Попадья, виляя задом, мелко засеменила к шкапу, достала четверть и, одну за другой, выпила три рюмки.

— Вот так хлещет! — кто-то крикнул в задних рядах.

— Угости-ка нас!..

— Мамаша! Мамаша! — выскочила в белом переднике ее дочь Аннушка. — Как вам не стыдно жрать водку…

Та откашлялась и сказала сиплым басом:

— Дитя мое, тебе нет никакого дела, что касаемо поведения твоей собственной матери.

В публике послышались смешки: вот так благородная госпожа, вот так голосочек… А Павел Мохов за кулисами, оглушенный басом попадьи, заткнул уши и весь от злости позеленел.

— Ах, так?! — звонко возразила Аннушка. — Нынче, мамаша, равноправие. Я из вашего кутейницкого класса уйду в пролетариат… Я — коммунистка. Знайте!
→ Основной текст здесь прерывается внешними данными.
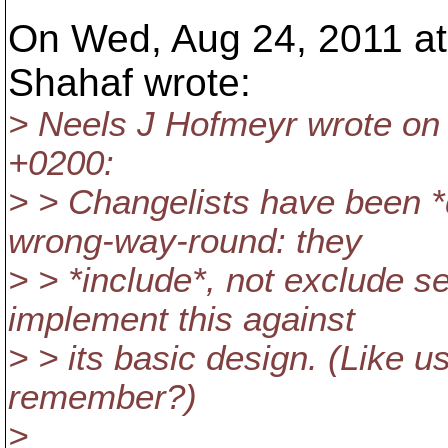
On Wed, Aug 24, 2011 at
Shahaf wrote:
> Neels J Hofmeyr wrote on
+0200:
> > Changelists have been *d
wrong-way-round: they
> > *include*, not exclude s
implement this against
> > its basic design. (Like u
remember?)
>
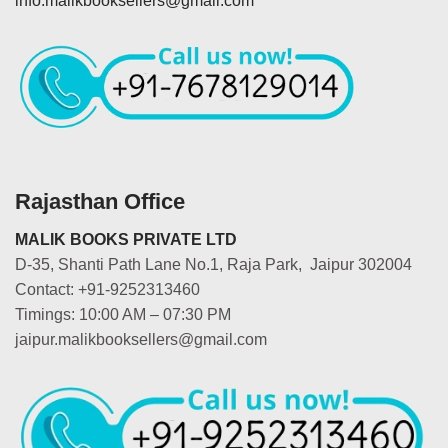
info.malikbooksellers@gmail.com
Rajasthan Office
MALIK BOOKS PRIVATE LTD
D-35, Shanti Path Lane No.1, Raja Park, Jaipur 302004
Contact: +91-9252313460
Timings: 10:00 AM – 07:30 PM
jaipur.malikbooksellers@gmail.com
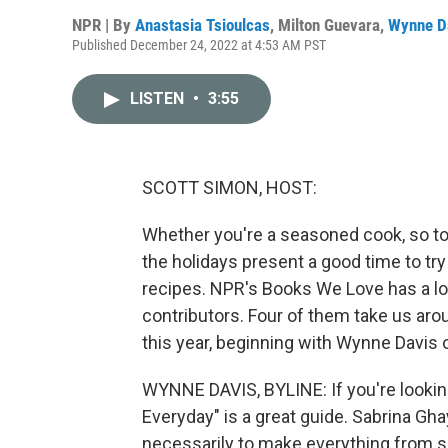
NPR | By
Anastasia Tsioulcas
,
Milton Guevara
,
Wynne D
Published December 24, 2022 at 4:53 AM PST
LISTEN
•
3:55
SCOTT SIMON, HOST:
Whether you're a seasoned cook, so to s
the holidays present a good time to tr
recipes. NPR's Books We Love has a lo
contributors. Four of them take us ar
this year, beginning with Wynne Davis 
WYNNE DAVIS, BYLINE: If you're lookin
Everyday" is a great guide. Sabrina Ghay
necessarily to make everything from sc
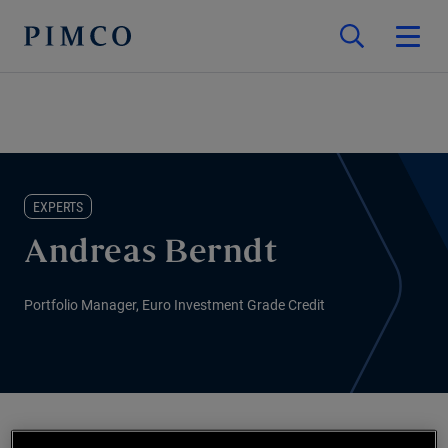
EXPERTS
Andreas Berndt
Portfolio Manager, Euro Investment Grade Credit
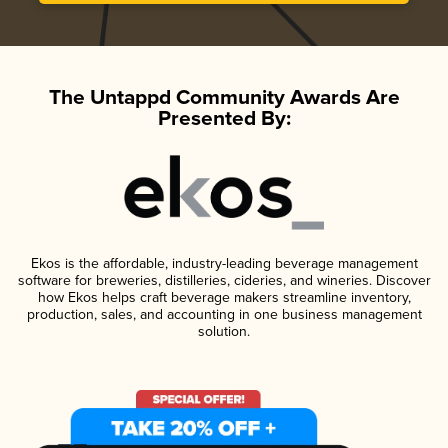
The Untappd Community Awards Are
Presented By:
Ekos is the affordable, industry-leading beverage management
software for breweries, distilleries, cideries, and wineries. Discover
how Ekos helps craft beverage makers streamline inventory,
production, sales, and accounting in one business management
solution.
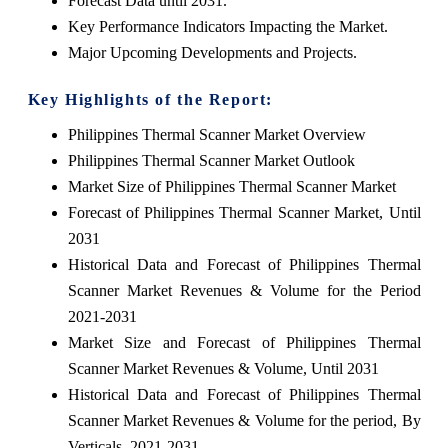
Forecast Data until 2031.
Key Performance Indicators Impacting the Market.
Major Upcoming Developments and Projects.
Key Highlights of the Report:
Philippines Thermal Scanner Market Overview
Philippines Thermal Scanner Market Outlook
Market Size of Philippines Thermal Scanner Market
Forecast of Philippines Thermal Scanner Market, Until
2031
Historical Data and Forecast of Philippines Thermal
Scanner Market Revenues & Volume for the Period
2021-2031
Market Size and Forecast of Philippines Thermal
Scanner Market Revenues & Volume, Until 2031
Historical Data and Forecast of Philippines Thermal
Scanner Market Revenues & Volume for the period, By
Verticals, 2021-2031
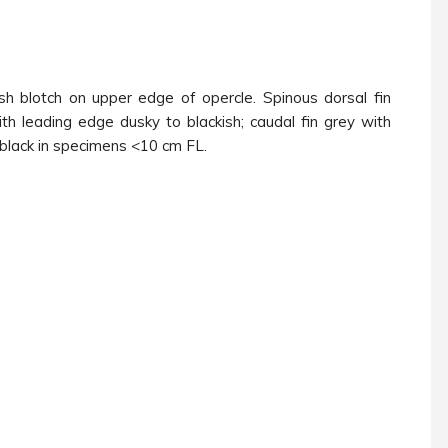
ish blotch on upper edge of opercle. Spinous dorsal fin
ith leading edge dusky to blackish; caudal fin grey with
s black in specimens <10 cm FL.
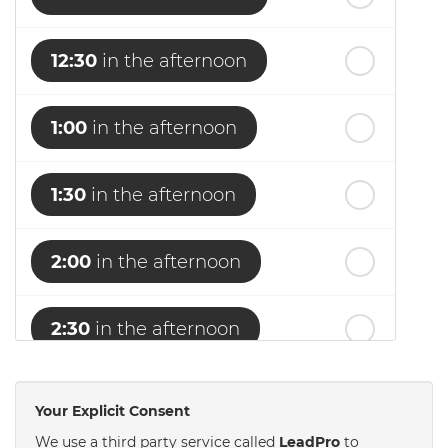
12:30
in the afternoon
1:00
in the afternoon
1:30
in the afternoon
2:00
in the afternoon
2:30
in the afternoon
3:00
in the afternoon
Your Explicit Consent
We use a third party service called
LeadPro
to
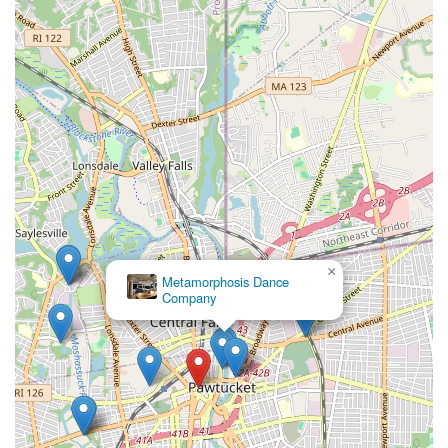
×
Metamorphosis Dance
Company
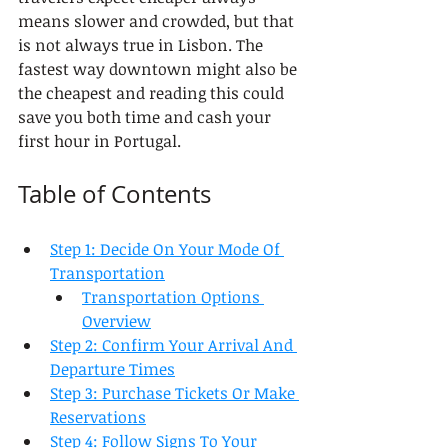
means slower and crowded, but that 
is not always true in Lisbon. The 
fastest way downtown might also be 
the cheapest and reading this could 
save you both time and cash your 
first hour in Portugal.
Table of Contents
Step 1: Decide On Your Mode Of 
Transportation
Transportation Options 
Overview
Step 2: Confirm Your Arrival And 
Departure Times
Step 3: Purchase Tickets Or Make 
Reservations
Step 4: Follow Signs To Your 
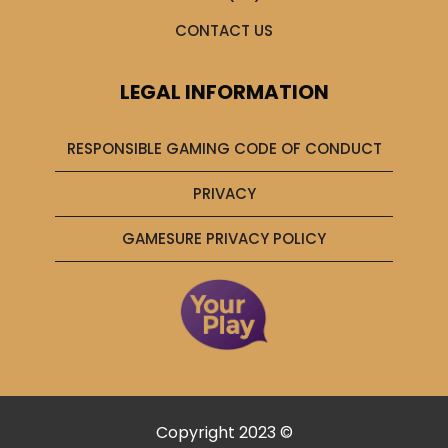
CONTACT US
LEGAL INFORMATION
RESPONSIBLE GAMING CODE OF CONDUCT
PRIVACY
GAMESURE PRIVACY POLICY
Copyright 2023 ©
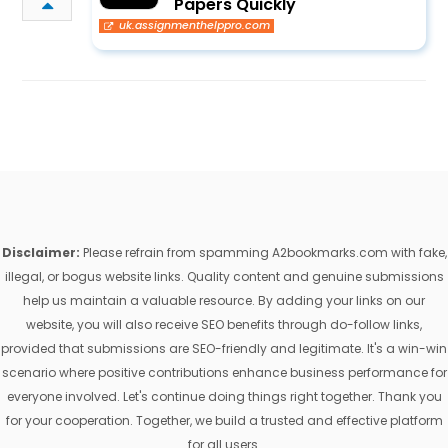
Papers Quickly
uk.assignmenthelppro.com
Disclaimer:
Please refrain from spamming A2bookmarks.com with fake,
illegal, or bogus website links. Quality content and genuine submissions
help us maintain a valuable resource. By adding your links on our
website, you will also receive SEO benefits through do-follow links,
provided that submissions are SEO-friendly and legitimate. It's a win-win
scenario where positive contributions enhance business performance for
everyone involved. Let's continue doing things right together. Thank you
for your cooperation. Together, we build a trusted and effective platform
for all users.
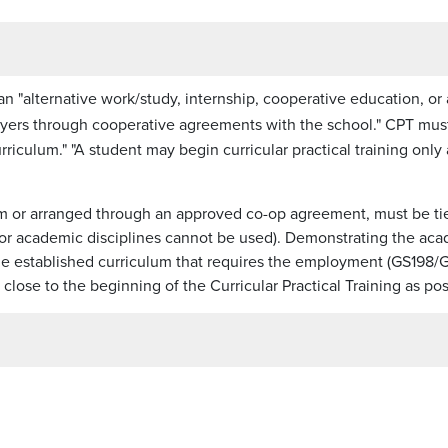
 an "alternative work/study, internship, cooperative education, or
yers through cooperative agreements with the school." CPT must
rriculum." "A student may begin curricular practical training only 
m or arranged through an approved co-op agreement, must be t
nor academic disciplines cannot be used). Demonstrating the acade
n the established curriculum that requires the employment (GS19
ose to the beginning of the Curricular Practical Training as pos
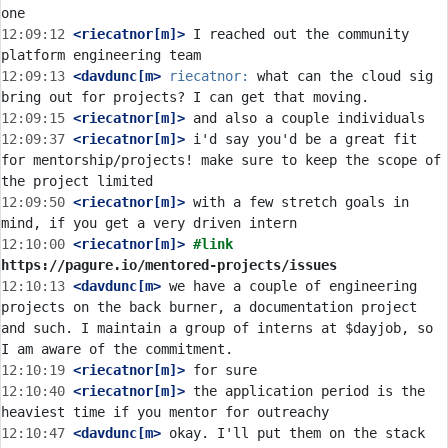
12:09:12
 <riecatnor[m]>
 I reached out the community 
12:09:13
 <davdunc[m>
riecatnor:
 what can the cloud sig 
12:09:15
 <riecatnor[m]>
12:09:37
 <riecatnor[m]>
 i'd say you'd be a great fit 
for mentorship/projects! make sure to keep the scope of 
12:09:50
 <riecatnor[m]>
 with a few stretch goals in 
12:10:00
 <riecatnor[m]>
#link 
https://pagure.io/mentored-projects/issues
12:10:13
 <davdunc[m>
 we have a couple of engineering 
projects on the back burner, a documentation project 
and such. I maintain a group of interns at $dayjob, so 
12:10:19
 <riecatnor[m]>
12:10:40
 <riecatnor[m]>
 the application period is the 
12:10:47
 <davdunc[m>
 okay. I'll put them on the stack 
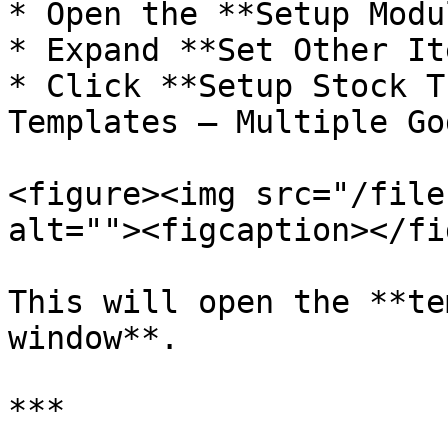
* Open the **Setup Modul
* Expand **Set Other It
* Click **Setup Stock T
Templates – Multiple Go
<figure><img src="/file
alt=""><figcaption></fi
This will open the **te
window**.

***
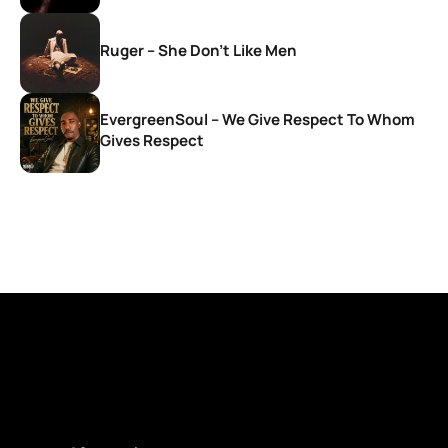
Ruger – She Don’t Like Men
EvergreenSoul – We Give Respect To Whom
Gives Respect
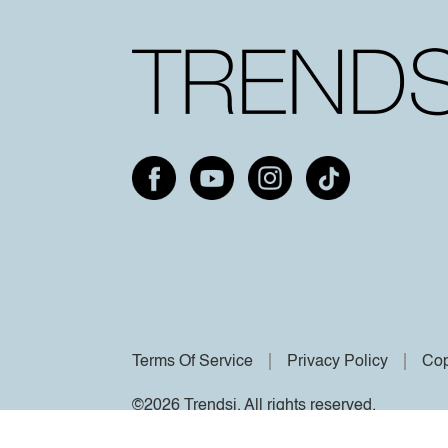
Terms Of Service
Privacy Policy
Cop
©2026 Trendsi. All rights reserved.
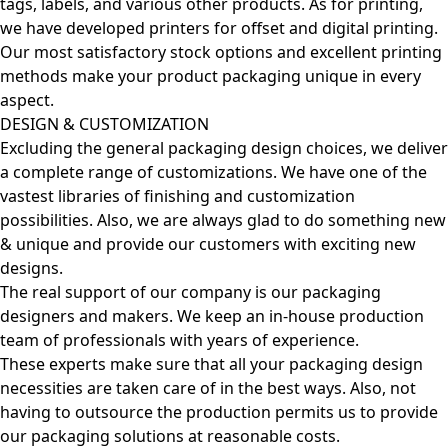
tags, labels, and various other products. As for printing,
we have developed printers for offset and digital printing.
Our most satisfactory stock options and excellent printing
methods make your product packaging unique in every
aspect.
DESIGN & CUSTOMIZATION
Excluding the general packaging design choices, we deliver
a complete range of customizations. We have one of the
vastest libraries of finishing and customization
possibilities. Also, we are always glad to do something new
& unique and provide our customers with exciting new
designs.
The real support of our company is our packaging
designers and makers. We keep an in-house production
team of professionals with years of experience.
These experts make sure that all your packaging design
necessities are taken care of in the best ways. Also, not
having to outsource the production permits us to provide
our packaging solutions at reasonable costs.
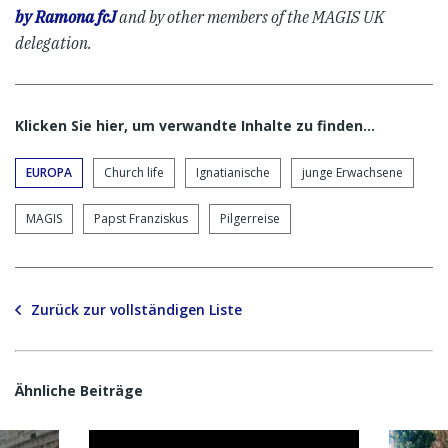
by Ramona fcJ
and by other members of the MAGIS UK
delegation.
Klicken Sie hier, um verwandte Inhalte zu finden…
EUROPA
Church life
Ignatianische
junge Erwachsene
MAGIS
Papst Franziskus
Pilgerreise
Zurück zur vollständigen Liste
Ähnliche Beiträge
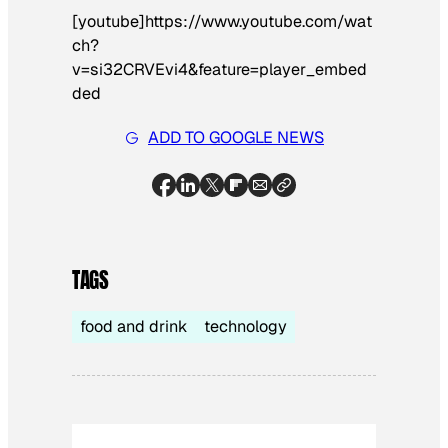
[youtube]https://www.youtube.com/wat
ch?
v=si32CRVEvi4&feature=player_embed
ded
ADD TO GOOGLE NEWS
TAGS
food and drink
technology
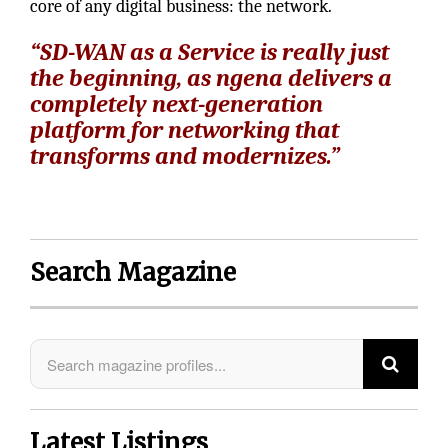
core of any digital business: the network.
“SD-WAN as a Service is really just
the beginning, as ngena delivers a
completely next-generation
platform for networking that
transforms and modernizes.”
Search Magazine
Latest Listings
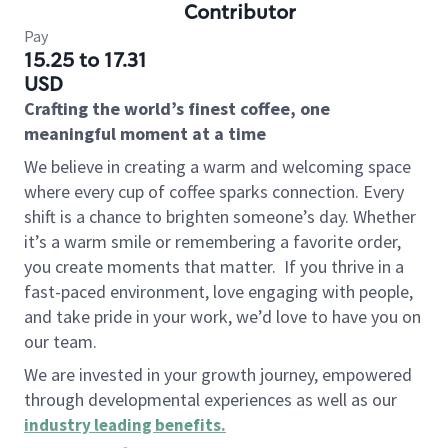
Contributor
Pay
15.25 to 17.31
USD
Crafting the world’s finest coffee, one
meaningful moment at a time
We believe in creating a warm and welcoming space
where every cup of coffee sparks connection. Every
shift is a chance to brighten someone’s day. Whether
it’s a warm smile or remembering a favorite order,
you create moments that matter.
If you thrive in a
fast-paced environment, love engaging with people,
and take pride in your work, we’d love to have you on
our team.
We are invested in your growth journey, empowered
through developmental experiences as well as our
industry leading benefits
.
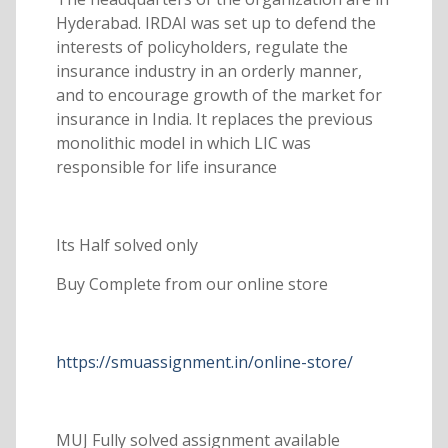
Hyderabad. IRDAI was set up to defend the
interests of policyholders, regulate the
insurance industry in an orderly manner,
and to encourage growth of the market for
insurance in India. It replaces the previous
monolithic model in which LIC was
responsible for life insurance
Its Half solved only
Buy Complete from our online store
https://smuassignment.in/online-store/
MUJ Fully solved assignment available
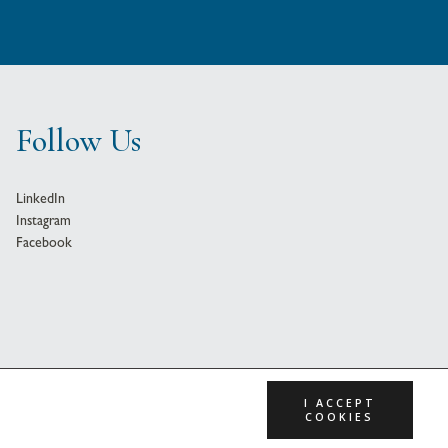
Follow Us
LinkedIn
Instagram
Facebook
I ACCEPT
COOKIES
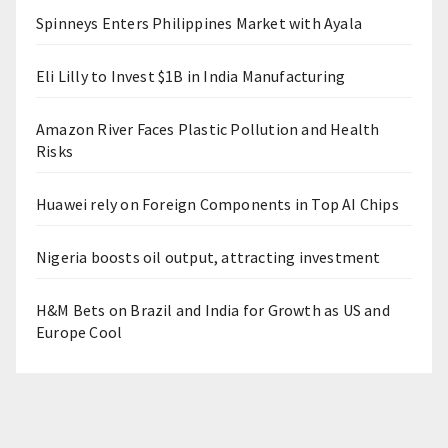
Spinneys Enters Philippines Market with Ayala
Eli Lilly to Invest $1B in India Manufacturing
Amazon River Faces Plastic Pollution and Health
Risks
Huawei rely on Foreign Components in Top AI Chips
Nigeria boosts oil output, attracting investment
H&M Bets on Brazil and India for Growth as US and
Europe Cool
— Что, что?! А жених? Такой благородный человек… Я тебе дам коммунистку! — загремела, как из пушки, попадья и забегала по сцене: ворона и кусты затряслись.

Павел Мохов тоже с места на место перебегал за кулисами и желчно, через щели, шипел Филату:

— Что ты, харя, таким быком ревешь. Тоньше, тоньше!.. Ведь ты женщина!..

Этот злобный окрик сразу сбил Филата: слова пьесы выскочили из памяти, — и что подавал суфлер, летело мимо ушей, в пространство.

Растерялась и Аннушка.

— Уйду, уйду, — повизгивала она, и глаза ее, как магнит в железо, впились в беззубый рот суфлера Федотыча.

Попадья крякнула для прочистки глотки и, едва поймав реплику суфлера, еще пуще ухнула раскатистой октавой:

— Стыдись, о дочь моя! Ничтожество — твое имя.

— Позор, позор. Паршивый черт… — громко зашипел из-за кулис сквозь щель Павел Мохов. — Я тебе дам!

— Позор, позор, — всплеснула руками Аннушка и вся в слезах шмыгнула за кулисы.

— Позор. Паршивый черт. Я тебе в морду дам! — загремела и попадья-Филат, полагая, что эти слова подсказаны ему суфлером.

Тогда Федотыч грохнул в своей будке кулаком, презрительно плюнул:

— Тоже ахтеры называются! — и вдруг, к удивлению публики, зазвучал со сцены его пискливый женский голос:

— О, дочь моя… Я тебя великодушно прощаю, — фистулой выговаривал Федотыч. — Иди ко мне, я прижму тебя к своей собственной груди. Вот так, господь тебя благослови, — и злобно зашипел: — Где Аннушка? Аннушку сюда, черти…

Аннушку выбросили из-за кулис на кулаках. Семеня ногами и горестно восклицая:

— Я ж говорю вам, что не знаю роли. Я сбилась, сбилась, — она подбежала к попадье, которая безмолвно стояла ступой, обхватив живот.